Negli Stati Uniti, paese dove la popolarità viene analizzata come in nessun altro, e da molti più anni rispetto agli altri paesi, c’è un paradosso conosciuto. Paradosso che, secondo diversi analisti, ha significato un vero rompicapo per trent’anni. Si chiama il paradosso di Reagan e si riferisce al periodo in cui l’ex attore di Hollywood era presidente. Il paradosso consisteva nel fatto che Reagan tanto più attivava politiche che non piacevano, alla maggioranza degli americani, tanto più diventava popolare nei sondaggi. E’ accaduto, guardando ai nostri lidi, anche a Berlusconi. Del resto, non è difficile rendersi conto che una maggioranza elettorale spesso non coincide con la maggioranza della popolazione attiva. Ma soprattutto, e queste sono le regole della comunicazione politica, saper valorizzare il personaggio in situazioni controverse aumenta la popolarità di un presidente anche se la maggioranza della popolazione attiva ritiene che questi faccia scelte sbagliate. Del resto, status, prestigio e stima possono essere indipendenti dai comportamenti materiali. Basta che il personaggio si riconosca come tale, sia percepito come originale e positivo. E questo, anche se a sinistra non piace sentirselo dire, è accaduto sia a Reagan che, anni dopo, a Berlusconi.
Luigi De Magistris vive invece un altro paradosso della comunicazione politica, tutto italiano. Quello di essere tanto più popolare, tanto più nascosto dall’agenda politica. Il fatto non si spiega solo con la blindatura dei media più influenti, il cui massimo del brivido consiste oggi nel riportare polemiche infantili da Twitter. E nemmeno solamente con l’esistenza di uno scontro, tra 5 stelle e Pd, che egemonizza la cronaca politica. De Magistris è popolare, entra nel linguaggio mainstream e fa audience sui social media, a prescindere dalla (peraltro noiosissima quanto pericolosa) renzizzazione della tv e dagli infiniti scontri, che audience comunque ne fanno, tra Pd e 5 stelle. Il vero problema, che può benissimo essere superato ma che esiste, è che la popolarità di De Magistris è territorializzata in modo culturalmente scomodo per la politica italiana. Non va sottovalutato il fatto che De Magistris è sindaco di Napoli. Insistere troppo sulla popolarità di De Magistris, oggi appunto sindaco di Napoli, evidenzierebbe quindi un movimento politico che, simbolicamente, andrebbe dal sud al nord. Nella politica italiana si tratterebbe di un vero scandalo per questo, come accade per gli scandali che si vogliono evitare, la popolarità del sindaco di Napoli subisce un processo di, diciamo, neutralizzazione. Durante il fordismo, i movimenti politici ritenuti innovativi in Italia sono nati a Nord per poi espandersi, magari anche velocemente, verso il sud. Anche se il ’68 viene fatto nascere, cronologicamente, con l’occupazione dell’università di Palermo, l’allora predominio culturale è tutto del nord “emancipato”. Se guardiamo a periodi più recenti la politica a sud è stata sinonimo di occupazione del potere. Movimenti come quello di Leoluca Orlando, dei primi anni ’90, per quanto importanti, e nati attorno all’esperienza di governo di Palermo, o dello stesso Vendola che ha avuto la roccaforte in Puglia, non hanno mai toccato la doppia cifra in termini di voti nazionali.

## Istruzioni del compito
Secondo il brano sulla comunicazione politica, in che cosa consisteva il paradosso di Reagan?

## Record forniti
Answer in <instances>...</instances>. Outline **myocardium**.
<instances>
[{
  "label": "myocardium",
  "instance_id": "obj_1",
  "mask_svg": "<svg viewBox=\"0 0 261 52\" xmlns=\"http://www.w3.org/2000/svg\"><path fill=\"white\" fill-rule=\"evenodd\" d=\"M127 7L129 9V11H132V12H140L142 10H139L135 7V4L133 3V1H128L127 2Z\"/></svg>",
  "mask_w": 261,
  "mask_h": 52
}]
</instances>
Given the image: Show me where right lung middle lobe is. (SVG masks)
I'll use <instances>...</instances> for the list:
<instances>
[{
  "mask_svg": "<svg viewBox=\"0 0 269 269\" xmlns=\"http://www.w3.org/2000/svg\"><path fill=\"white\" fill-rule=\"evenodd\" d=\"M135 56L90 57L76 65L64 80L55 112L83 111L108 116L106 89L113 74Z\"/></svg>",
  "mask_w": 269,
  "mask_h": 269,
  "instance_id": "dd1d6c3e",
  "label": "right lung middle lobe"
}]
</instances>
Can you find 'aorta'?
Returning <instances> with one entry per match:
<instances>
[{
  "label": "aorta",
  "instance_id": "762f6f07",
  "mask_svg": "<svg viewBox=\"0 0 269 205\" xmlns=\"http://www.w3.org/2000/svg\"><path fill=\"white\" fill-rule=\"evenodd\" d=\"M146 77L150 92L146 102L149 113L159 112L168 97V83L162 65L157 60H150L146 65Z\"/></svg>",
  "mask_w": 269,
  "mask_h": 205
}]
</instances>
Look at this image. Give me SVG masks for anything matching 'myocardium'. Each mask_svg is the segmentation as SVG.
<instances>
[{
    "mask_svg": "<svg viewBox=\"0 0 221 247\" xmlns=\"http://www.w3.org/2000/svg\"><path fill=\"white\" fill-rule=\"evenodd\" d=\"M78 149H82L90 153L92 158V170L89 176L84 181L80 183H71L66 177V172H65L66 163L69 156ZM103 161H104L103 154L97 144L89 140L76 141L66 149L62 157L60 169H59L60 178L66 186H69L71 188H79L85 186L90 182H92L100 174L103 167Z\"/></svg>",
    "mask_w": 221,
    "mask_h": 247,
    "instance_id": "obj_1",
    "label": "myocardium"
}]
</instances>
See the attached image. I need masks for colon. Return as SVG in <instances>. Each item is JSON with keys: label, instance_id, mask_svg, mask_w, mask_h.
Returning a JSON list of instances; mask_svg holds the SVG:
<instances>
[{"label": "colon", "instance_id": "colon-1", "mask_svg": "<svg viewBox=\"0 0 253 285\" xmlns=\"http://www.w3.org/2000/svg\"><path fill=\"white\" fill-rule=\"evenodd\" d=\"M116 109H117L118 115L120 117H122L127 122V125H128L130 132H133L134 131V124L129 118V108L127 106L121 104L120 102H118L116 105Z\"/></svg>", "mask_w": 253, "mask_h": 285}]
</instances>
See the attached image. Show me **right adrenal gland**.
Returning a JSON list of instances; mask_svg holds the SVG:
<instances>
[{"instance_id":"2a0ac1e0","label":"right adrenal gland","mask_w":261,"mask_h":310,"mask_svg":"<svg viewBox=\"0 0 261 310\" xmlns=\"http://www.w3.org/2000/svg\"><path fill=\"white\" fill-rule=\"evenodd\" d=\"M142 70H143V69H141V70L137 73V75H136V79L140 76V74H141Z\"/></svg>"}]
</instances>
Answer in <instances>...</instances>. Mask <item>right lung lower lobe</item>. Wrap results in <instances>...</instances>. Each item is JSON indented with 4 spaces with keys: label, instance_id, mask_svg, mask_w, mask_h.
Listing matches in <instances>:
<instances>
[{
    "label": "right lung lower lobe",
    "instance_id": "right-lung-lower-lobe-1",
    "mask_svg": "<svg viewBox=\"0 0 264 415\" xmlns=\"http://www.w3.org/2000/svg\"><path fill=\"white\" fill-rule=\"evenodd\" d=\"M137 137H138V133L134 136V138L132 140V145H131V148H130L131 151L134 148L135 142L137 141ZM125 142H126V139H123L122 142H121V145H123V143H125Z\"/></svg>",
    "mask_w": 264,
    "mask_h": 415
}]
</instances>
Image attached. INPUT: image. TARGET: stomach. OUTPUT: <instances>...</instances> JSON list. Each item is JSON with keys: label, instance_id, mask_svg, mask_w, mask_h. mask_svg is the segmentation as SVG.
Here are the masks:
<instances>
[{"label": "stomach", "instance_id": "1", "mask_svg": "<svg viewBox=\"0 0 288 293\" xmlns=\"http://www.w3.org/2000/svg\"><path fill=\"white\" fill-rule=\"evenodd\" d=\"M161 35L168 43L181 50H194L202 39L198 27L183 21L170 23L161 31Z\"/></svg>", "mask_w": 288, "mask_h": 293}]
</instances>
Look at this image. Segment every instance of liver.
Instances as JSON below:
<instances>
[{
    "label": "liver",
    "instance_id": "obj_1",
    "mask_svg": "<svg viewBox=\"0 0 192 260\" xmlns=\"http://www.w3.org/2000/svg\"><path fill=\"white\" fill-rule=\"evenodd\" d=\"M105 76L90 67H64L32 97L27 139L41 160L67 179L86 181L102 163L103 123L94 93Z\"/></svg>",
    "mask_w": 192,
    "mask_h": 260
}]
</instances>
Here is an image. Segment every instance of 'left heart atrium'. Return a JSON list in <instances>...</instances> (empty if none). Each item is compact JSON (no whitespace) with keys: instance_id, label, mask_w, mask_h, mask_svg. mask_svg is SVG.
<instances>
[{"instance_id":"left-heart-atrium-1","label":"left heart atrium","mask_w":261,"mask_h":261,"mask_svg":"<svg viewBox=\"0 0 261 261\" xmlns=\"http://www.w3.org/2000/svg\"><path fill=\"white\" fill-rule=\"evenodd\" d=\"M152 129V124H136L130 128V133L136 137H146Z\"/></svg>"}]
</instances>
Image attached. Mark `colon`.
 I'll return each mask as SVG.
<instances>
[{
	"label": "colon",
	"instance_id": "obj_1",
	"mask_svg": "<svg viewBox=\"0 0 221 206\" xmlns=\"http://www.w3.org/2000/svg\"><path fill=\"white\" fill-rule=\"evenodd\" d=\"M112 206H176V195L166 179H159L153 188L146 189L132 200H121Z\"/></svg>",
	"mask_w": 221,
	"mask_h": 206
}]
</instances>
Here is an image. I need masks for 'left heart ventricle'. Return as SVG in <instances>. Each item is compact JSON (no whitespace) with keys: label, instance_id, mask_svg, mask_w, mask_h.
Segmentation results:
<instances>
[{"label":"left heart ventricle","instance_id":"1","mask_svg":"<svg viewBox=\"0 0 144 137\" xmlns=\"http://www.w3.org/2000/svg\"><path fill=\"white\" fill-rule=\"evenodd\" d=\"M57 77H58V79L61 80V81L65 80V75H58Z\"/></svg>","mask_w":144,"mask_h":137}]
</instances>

...

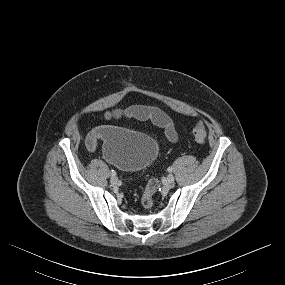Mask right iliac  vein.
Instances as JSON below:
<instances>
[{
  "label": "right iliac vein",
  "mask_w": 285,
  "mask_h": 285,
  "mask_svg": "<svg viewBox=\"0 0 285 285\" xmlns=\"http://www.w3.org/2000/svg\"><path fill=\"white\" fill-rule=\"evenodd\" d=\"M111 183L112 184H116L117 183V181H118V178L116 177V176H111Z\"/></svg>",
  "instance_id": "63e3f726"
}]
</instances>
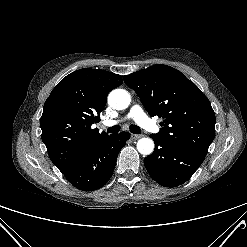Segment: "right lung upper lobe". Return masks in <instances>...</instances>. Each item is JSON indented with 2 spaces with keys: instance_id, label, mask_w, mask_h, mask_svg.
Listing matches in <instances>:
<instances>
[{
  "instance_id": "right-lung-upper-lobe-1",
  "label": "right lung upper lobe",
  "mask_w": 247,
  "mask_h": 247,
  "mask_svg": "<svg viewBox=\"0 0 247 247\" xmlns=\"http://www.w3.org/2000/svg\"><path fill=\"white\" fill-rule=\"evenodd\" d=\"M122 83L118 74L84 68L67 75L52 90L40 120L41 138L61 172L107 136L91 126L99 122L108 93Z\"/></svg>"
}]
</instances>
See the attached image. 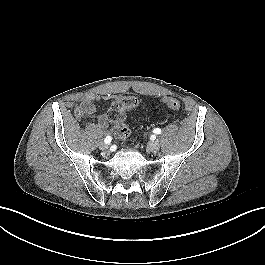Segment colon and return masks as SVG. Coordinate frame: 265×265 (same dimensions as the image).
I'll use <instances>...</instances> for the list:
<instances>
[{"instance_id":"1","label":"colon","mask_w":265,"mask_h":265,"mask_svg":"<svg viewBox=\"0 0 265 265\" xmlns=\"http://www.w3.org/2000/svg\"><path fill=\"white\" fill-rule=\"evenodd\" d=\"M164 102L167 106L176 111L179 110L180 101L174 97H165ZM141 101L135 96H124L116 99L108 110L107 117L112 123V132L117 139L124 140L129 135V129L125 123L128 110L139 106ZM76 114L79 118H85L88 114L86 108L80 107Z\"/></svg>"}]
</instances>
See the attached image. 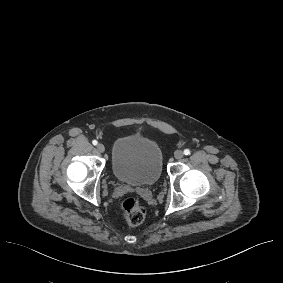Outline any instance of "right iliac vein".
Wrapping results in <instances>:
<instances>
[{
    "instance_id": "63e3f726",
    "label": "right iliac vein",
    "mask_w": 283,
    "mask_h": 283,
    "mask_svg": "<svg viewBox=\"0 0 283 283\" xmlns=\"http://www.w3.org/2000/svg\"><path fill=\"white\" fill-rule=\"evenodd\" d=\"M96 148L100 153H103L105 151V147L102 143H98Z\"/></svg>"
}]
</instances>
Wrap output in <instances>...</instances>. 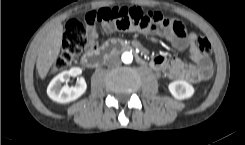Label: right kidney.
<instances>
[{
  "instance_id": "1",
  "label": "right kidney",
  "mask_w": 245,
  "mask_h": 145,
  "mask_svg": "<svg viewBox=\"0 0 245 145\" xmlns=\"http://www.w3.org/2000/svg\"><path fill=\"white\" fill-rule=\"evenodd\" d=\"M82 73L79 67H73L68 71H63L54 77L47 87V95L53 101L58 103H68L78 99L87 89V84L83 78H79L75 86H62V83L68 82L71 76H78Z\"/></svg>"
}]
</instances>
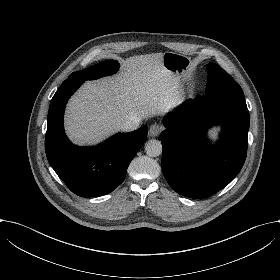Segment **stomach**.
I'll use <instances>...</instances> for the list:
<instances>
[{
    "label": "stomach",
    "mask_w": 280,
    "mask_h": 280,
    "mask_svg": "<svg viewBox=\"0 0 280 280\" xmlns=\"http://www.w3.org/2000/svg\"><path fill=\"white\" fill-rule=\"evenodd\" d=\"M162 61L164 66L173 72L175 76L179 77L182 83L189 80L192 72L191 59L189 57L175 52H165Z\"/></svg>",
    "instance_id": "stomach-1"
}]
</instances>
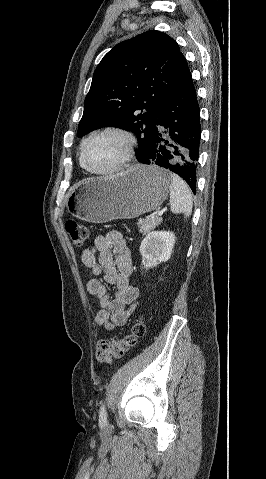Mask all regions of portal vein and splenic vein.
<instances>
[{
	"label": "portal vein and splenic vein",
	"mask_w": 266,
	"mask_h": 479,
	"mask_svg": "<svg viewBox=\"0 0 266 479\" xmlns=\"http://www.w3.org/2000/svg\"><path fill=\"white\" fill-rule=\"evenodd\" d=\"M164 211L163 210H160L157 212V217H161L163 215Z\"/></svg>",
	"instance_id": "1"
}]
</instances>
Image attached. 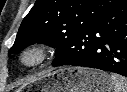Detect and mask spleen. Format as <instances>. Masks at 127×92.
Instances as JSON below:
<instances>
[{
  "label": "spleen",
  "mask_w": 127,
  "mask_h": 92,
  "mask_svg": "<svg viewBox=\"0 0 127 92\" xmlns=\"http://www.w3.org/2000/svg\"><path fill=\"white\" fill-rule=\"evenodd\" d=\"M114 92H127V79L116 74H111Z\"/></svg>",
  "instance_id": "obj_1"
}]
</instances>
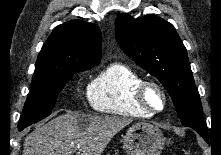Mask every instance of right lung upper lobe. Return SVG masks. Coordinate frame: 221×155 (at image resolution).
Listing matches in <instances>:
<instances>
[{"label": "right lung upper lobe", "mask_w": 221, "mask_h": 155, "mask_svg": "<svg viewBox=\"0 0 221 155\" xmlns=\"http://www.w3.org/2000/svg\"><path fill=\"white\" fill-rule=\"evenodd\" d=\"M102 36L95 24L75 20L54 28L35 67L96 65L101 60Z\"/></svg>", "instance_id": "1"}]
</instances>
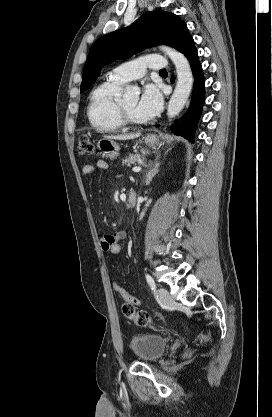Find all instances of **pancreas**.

...

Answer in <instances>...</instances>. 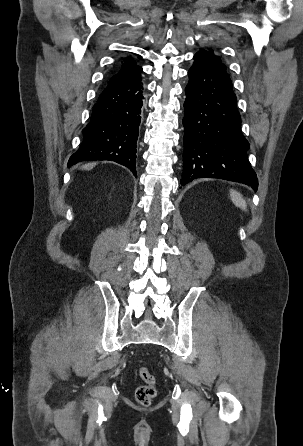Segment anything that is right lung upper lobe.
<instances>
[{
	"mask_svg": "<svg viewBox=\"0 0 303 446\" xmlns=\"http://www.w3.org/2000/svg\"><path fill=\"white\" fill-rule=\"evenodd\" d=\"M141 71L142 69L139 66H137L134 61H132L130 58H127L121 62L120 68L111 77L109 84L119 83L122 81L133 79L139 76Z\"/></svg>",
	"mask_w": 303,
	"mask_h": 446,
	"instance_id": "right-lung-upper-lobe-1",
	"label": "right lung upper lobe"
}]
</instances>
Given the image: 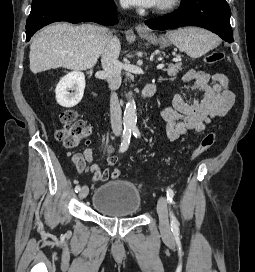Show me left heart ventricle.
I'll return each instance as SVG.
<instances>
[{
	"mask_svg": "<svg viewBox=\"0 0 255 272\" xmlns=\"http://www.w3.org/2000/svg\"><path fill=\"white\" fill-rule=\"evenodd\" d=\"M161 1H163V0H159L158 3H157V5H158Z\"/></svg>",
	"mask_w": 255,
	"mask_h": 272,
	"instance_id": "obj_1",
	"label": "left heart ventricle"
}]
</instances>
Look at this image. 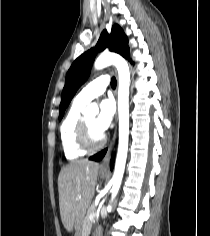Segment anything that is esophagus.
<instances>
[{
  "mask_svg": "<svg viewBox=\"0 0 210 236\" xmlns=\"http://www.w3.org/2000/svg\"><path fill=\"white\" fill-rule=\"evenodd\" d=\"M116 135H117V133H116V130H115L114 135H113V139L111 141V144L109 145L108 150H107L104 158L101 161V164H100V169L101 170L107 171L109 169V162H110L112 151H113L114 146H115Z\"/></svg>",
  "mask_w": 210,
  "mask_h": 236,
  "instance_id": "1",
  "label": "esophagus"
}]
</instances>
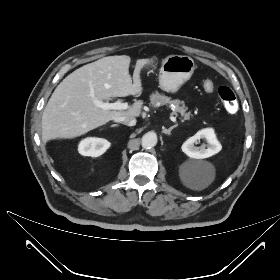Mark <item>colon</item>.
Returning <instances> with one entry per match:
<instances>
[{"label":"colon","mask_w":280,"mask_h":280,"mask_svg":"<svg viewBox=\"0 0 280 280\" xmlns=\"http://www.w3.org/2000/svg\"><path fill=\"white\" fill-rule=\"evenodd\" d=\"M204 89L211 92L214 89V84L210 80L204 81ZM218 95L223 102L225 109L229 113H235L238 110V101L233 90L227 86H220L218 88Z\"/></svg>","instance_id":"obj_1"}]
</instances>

## Risposta al compito
Più Reagan attivava politiche che non piacevano alla maggioranza degli americani, più diventava popolare nei sondaggi.